FDA approves the first smallpox treatment

Siga Technologies has won US approval for Tpoxx, the first drug to be licensed to treat smallpox which, despite being eradicated in the 1980s, might be still used in a bioattack.

The highly contagious, and often-deadly, variola virus responsible for smallpox infection is described by the World Health Organization as “one of the world’s most devastating disease known to humanity” and is mainly spread by direct contact between people.

Tpoxx (tecovirimat) has been developed by Siga Technologies in conjunction with the US Department of Health and Human Services’ Biomedical Advanced Research and Development Authority (BARDA).

The drug was first tested on animals infected with the viruses closely related to variola virus and was based on measuring survival at the end of the studies.

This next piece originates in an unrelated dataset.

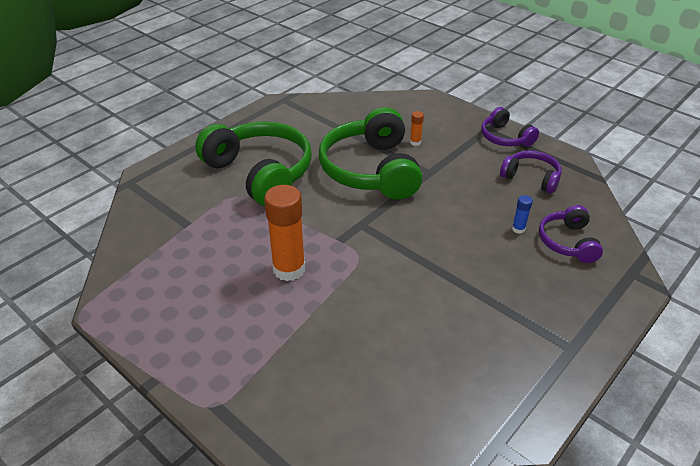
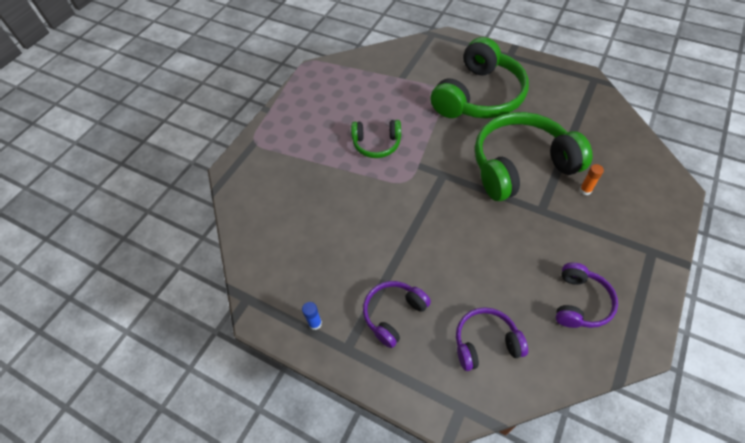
camera: 80 degrees right, 15 degrees up
(289, 269) = (376, 144): orange glue stick -> green headphones
(505, 138) = (645, 270): purple headphones -> purple headphones (394, 314)
(518, 229) = (487, 296): blue glue stick -> blue glue stick (315, 323)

To assess the human safety, Tpoxx was tested on 359 healthy volunteers without a smallpox infection. The most frequent side effects were headache, nausea and abdominal pain.

Scott Gottlieb, FDA Commissioner, said: “To address the risk of bioterrorism, Congress has taken steps to enable the development and approval of countermeasures to thwart pathogens that could be employed as weapons.

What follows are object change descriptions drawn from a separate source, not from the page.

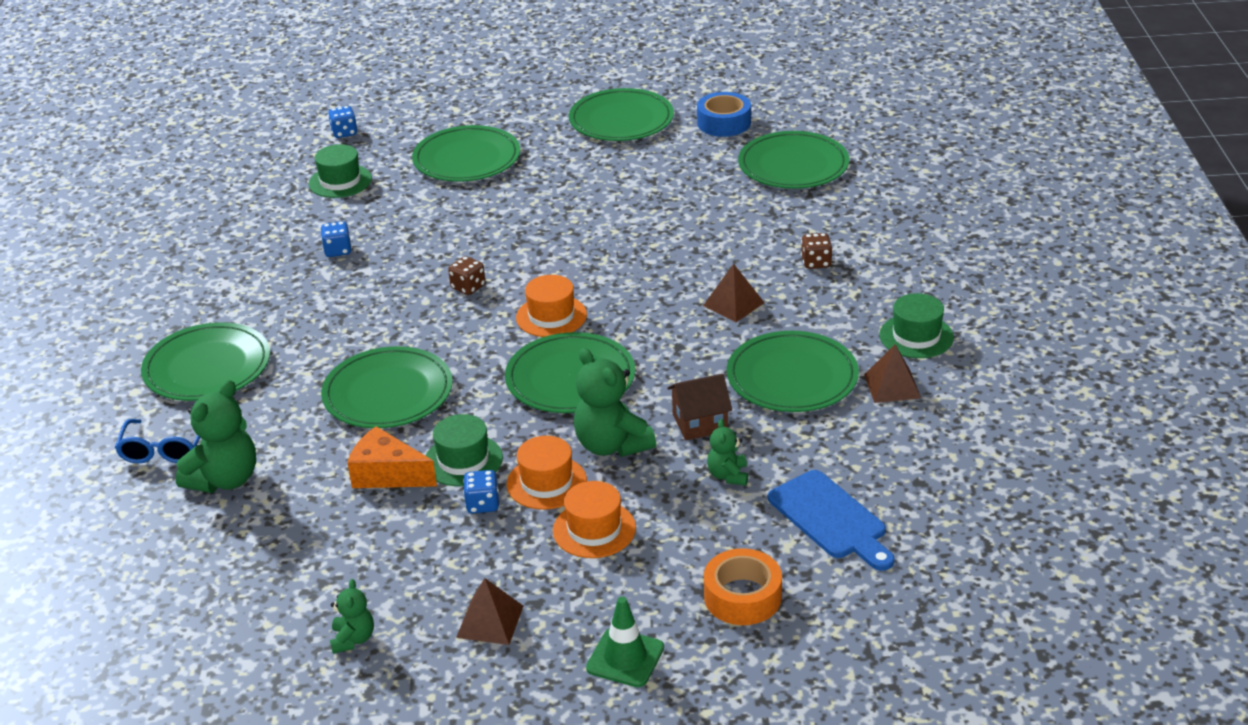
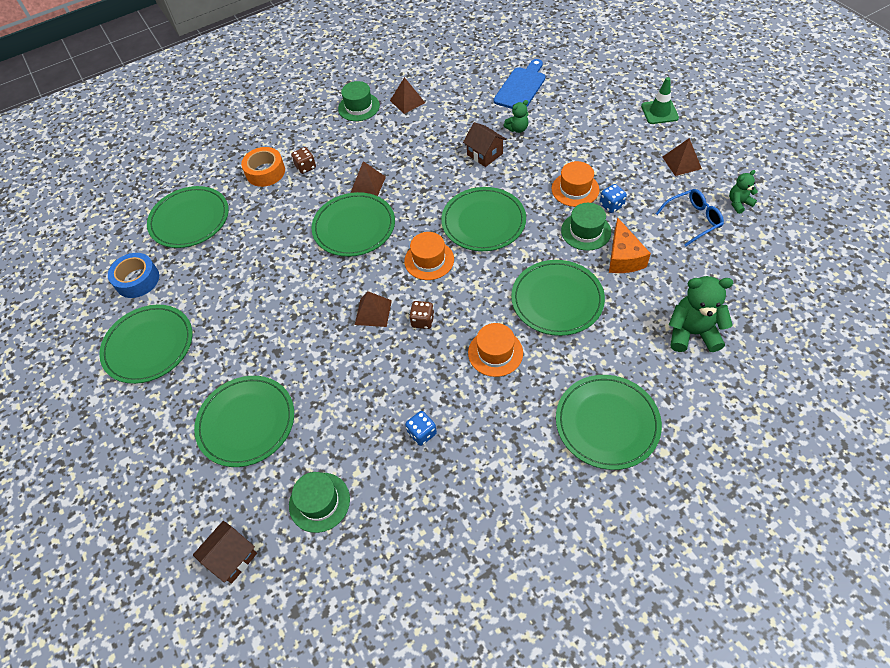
camera: 115 degrees left, 20 degrees up
(164, 449) = (697, 387): blue glasses -> blue glasses (692, 220)
(344, 133) = (232, 557): blue dice -> brown house
(517, 258) = (373, 312): none -> brown pyramid
(594, 529) = (593, 156): orange hat -> orange hat (495, 353)
(612, 445) = (527, 178): green teddy bear -> none
(742, 597) = (592, 94): orange tape -> orange tape (265, 172)
(792, 377) = (423, 137): green plate -> green plate (354, 227)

“Today’s approval provides an important milestone in these efforts. This new treatment affords us an additional option should smallpox ever be used as a bioweapon.”

Smallpox symptoms typically began 10 to 14 days after infection and included fever, exhaustion, headache and backache. A rash initially consisting of small, pink bumps progressed to pus-filled sores before finally crusting over and scarring.

Complications of smallpox could include encephalitis (inflammation of the brain), corneal ulcerations (an open sore on the clear, front surface of the eye) and blindness.

The FDA granted Siga’s application fast track and priority review designations and Tpoxx has also received orphan drug designation, which provides incentives to assist and encourage the development of drugs for rare diseases. The company shares rose by nearly 10% after the FDA announced it had approved Tpoxx.

Siga Technologies has already delivered two million treatments in a form of twice-daily capsules that would be taken for two weeks. The US government will stockpile this treatment in case of variola virus would be used as a biological weapon in the future.